**TASK GOAL:** Go through the data and retrieve each line that includes the string "median".

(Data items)

•••

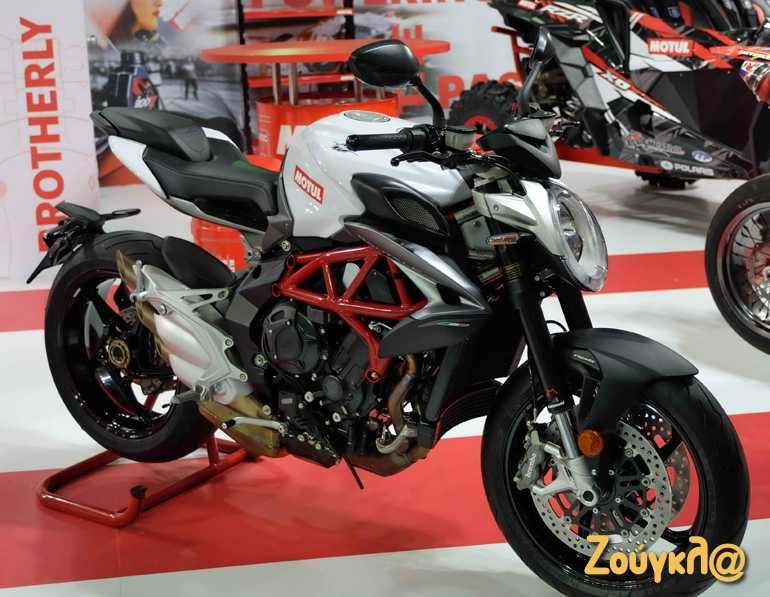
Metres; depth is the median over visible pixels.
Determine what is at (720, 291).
wheel
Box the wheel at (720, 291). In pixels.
[704,176,769,352]
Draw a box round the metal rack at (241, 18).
[231,0,357,146]
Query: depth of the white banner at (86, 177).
5.35 m
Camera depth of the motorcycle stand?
3.24 m
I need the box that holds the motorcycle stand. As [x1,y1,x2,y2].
[37,436,257,526]
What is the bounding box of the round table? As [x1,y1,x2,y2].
[199,37,448,157]
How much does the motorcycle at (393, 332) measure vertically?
0.990 m
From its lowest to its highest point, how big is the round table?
0.821 m
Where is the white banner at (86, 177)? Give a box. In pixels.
[0,0,99,278]
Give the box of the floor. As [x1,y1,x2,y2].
[0,159,768,596]
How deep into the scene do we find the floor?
3.29 m
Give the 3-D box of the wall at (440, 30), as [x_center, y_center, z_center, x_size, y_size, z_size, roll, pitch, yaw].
[-0.184,-2.017,7.676,5.930,2.731,0.124,-4,14,-8]
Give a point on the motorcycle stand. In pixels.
(136, 512)
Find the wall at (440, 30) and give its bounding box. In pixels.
[85,0,531,183]
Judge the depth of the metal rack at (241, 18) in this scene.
7.42 m
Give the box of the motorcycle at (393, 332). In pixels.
[31,27,749,596]

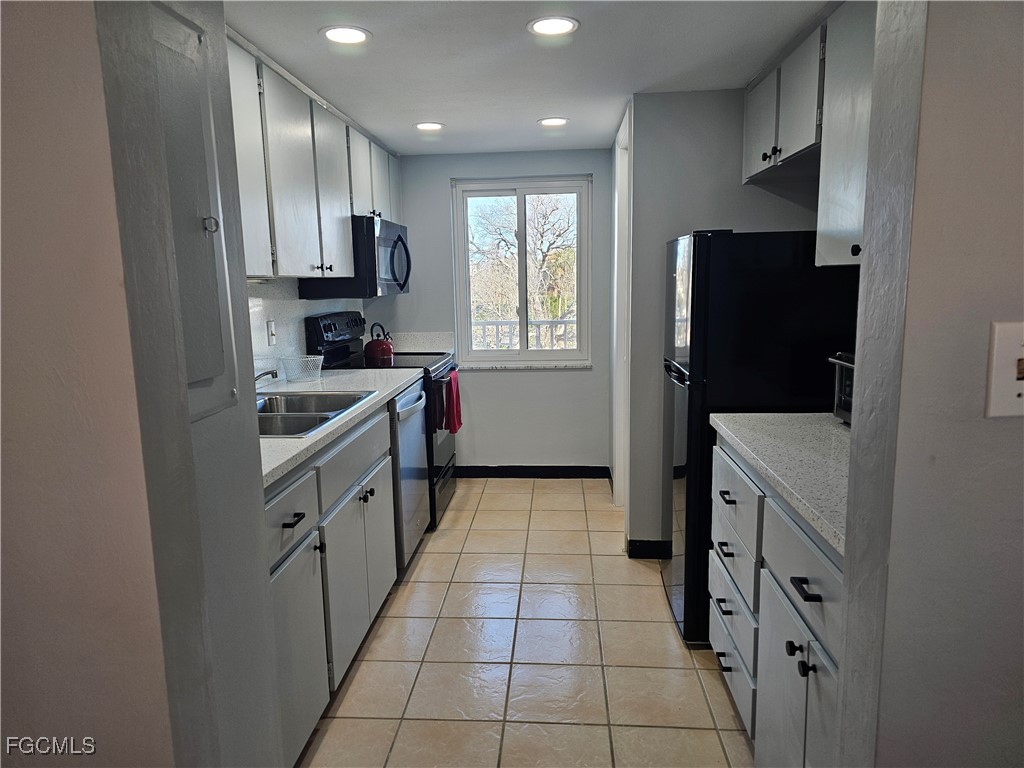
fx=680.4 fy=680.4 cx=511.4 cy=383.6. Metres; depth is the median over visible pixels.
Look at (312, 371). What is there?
wire basket
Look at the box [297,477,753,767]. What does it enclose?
tile floor
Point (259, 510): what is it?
left partition wall
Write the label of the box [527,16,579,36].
recessed light
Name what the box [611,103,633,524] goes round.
door frame
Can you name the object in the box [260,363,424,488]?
countertop
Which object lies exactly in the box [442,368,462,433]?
red towel
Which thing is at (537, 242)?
tree
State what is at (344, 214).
upper cabinet run
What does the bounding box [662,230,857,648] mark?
refrigerator
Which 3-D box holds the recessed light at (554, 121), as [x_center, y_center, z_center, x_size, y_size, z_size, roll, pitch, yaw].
[0.219,-1.395,3.626,0.174,0.007,0.174,0,9,5]
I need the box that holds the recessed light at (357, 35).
[320,25,370,44]
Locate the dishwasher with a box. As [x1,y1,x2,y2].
[389,379,431,571]
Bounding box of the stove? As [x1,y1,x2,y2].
[307,313,458,528]
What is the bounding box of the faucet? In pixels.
[254,368,278,382]
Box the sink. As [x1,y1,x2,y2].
[257,390,374,437]
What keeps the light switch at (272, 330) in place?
attached to the left kitchen wall at (302, 334)
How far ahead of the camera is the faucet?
2.57 m
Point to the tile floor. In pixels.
(454, 532)
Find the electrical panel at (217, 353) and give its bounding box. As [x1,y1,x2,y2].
[147,1,237,419]
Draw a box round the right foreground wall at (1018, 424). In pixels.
[836,0,1023,767]
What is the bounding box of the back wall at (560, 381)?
[374,148,614,472]
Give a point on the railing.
(497, 323)
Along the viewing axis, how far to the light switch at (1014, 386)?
0.81 m
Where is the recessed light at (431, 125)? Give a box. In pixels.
[414,121,444,131]
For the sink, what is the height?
0.168 m
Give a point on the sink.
(336, 409)
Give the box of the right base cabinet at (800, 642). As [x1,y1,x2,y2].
[709,435,845,765]
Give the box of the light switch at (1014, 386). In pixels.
[985,320,1023,417]
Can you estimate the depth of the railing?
6.26 m
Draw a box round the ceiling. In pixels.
[222,0,837,155]
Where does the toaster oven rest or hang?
on the countertop at (789, 418)
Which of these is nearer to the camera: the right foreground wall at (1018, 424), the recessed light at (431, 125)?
the right foreground wall at (1018, 424)
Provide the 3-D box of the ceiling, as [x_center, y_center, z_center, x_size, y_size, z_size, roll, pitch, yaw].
[0.070,-1.182,1.992,2.782,0.103,5.315,0,9,5]
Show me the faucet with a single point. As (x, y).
(272, 373)
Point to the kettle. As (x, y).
(374, 349)
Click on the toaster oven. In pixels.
(842, 362)
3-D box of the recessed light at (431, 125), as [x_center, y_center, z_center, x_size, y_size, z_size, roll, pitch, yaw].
[-0.446,-1.391,3.676,0.175,0.008,0.175,0,9,5]
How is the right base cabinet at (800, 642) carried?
on the tile floor
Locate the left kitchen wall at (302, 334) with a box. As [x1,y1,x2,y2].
[245,275,367,381]
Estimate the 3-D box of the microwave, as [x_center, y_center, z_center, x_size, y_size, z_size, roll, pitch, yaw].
[-0.836,-0.706,3.852,0.474,0.414,0.772,0,9,5]
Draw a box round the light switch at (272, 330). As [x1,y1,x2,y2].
[266,319,276,345]
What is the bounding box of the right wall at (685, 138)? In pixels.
[621,89,831,554]
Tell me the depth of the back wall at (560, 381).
4.67 m
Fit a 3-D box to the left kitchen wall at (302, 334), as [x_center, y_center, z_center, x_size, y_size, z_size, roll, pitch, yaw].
[-1.182,-0.182,3.193,0.113,1.761,3.285,0,9,5]
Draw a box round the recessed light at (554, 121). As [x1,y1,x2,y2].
[538,117,568,126]
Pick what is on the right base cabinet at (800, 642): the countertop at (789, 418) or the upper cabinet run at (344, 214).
the countertop at (789, 418)
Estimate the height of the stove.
1.185 m
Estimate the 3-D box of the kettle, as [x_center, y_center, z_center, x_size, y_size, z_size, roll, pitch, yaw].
[-0.794,-0.268,4.104,0.199,0.203,0.201,0,9,5]
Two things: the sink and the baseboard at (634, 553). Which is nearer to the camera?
the sink
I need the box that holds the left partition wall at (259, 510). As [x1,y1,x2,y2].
[88,1,285,767]
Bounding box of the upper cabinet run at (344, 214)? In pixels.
[227,28,404,284]
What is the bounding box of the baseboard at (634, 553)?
[626,538,671,558]
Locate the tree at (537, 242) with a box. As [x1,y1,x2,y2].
[469,194,577,347]
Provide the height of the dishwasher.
0.875 m
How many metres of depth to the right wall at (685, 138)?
3.17 m
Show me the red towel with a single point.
(454, 384)
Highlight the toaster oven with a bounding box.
[828,351,854,425]
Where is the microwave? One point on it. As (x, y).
(393, 248)
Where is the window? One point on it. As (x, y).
(522, 289)
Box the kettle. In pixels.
[364,322,394,360]
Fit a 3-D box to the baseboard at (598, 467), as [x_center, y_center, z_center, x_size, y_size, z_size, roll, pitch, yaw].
[0.003,0.614,4.780,1.336,0.086,0.013,0,9,5]
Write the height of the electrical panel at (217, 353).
0.685 m
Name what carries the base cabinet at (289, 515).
on the tile floor
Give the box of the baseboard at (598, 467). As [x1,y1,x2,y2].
[455,465,611,478]
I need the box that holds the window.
[451,175,591,368]
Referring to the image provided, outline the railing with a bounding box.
[470,318,577,349]
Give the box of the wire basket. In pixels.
[280,355,324,381]
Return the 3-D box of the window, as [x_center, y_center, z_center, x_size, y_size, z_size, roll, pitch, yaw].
[0.076,-0.748,4.692,0.941,1.273,0.113,0,9,5]
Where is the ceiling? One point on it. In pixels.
(442, 115)
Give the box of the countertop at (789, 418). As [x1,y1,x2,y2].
[711,410,850,556]
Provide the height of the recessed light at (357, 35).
0.008 m
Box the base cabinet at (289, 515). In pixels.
[265,399,398,767]
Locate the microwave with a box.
[302,215,411,298]

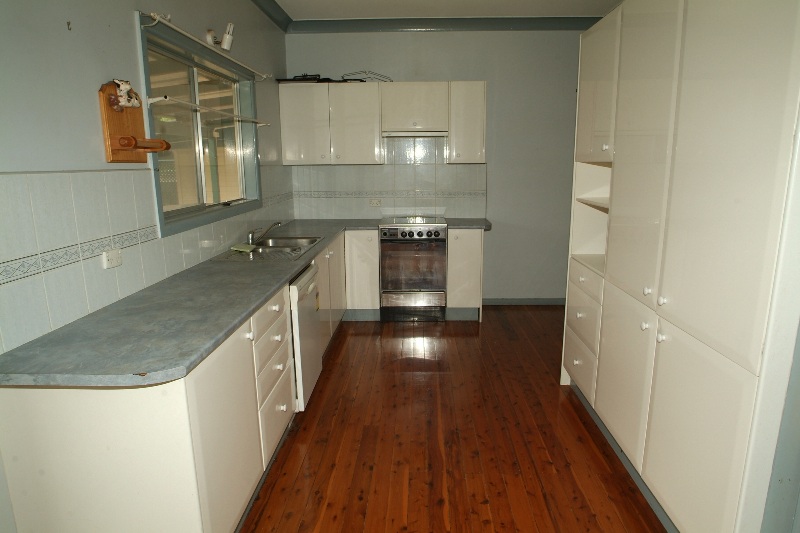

•••

**THE ANSWER:**
Metres; depth is the median over visible pixels.
fx=680.4 fy=680.4 cx=511.4 cy=383.6. Metres; depth is the median over visible pixels.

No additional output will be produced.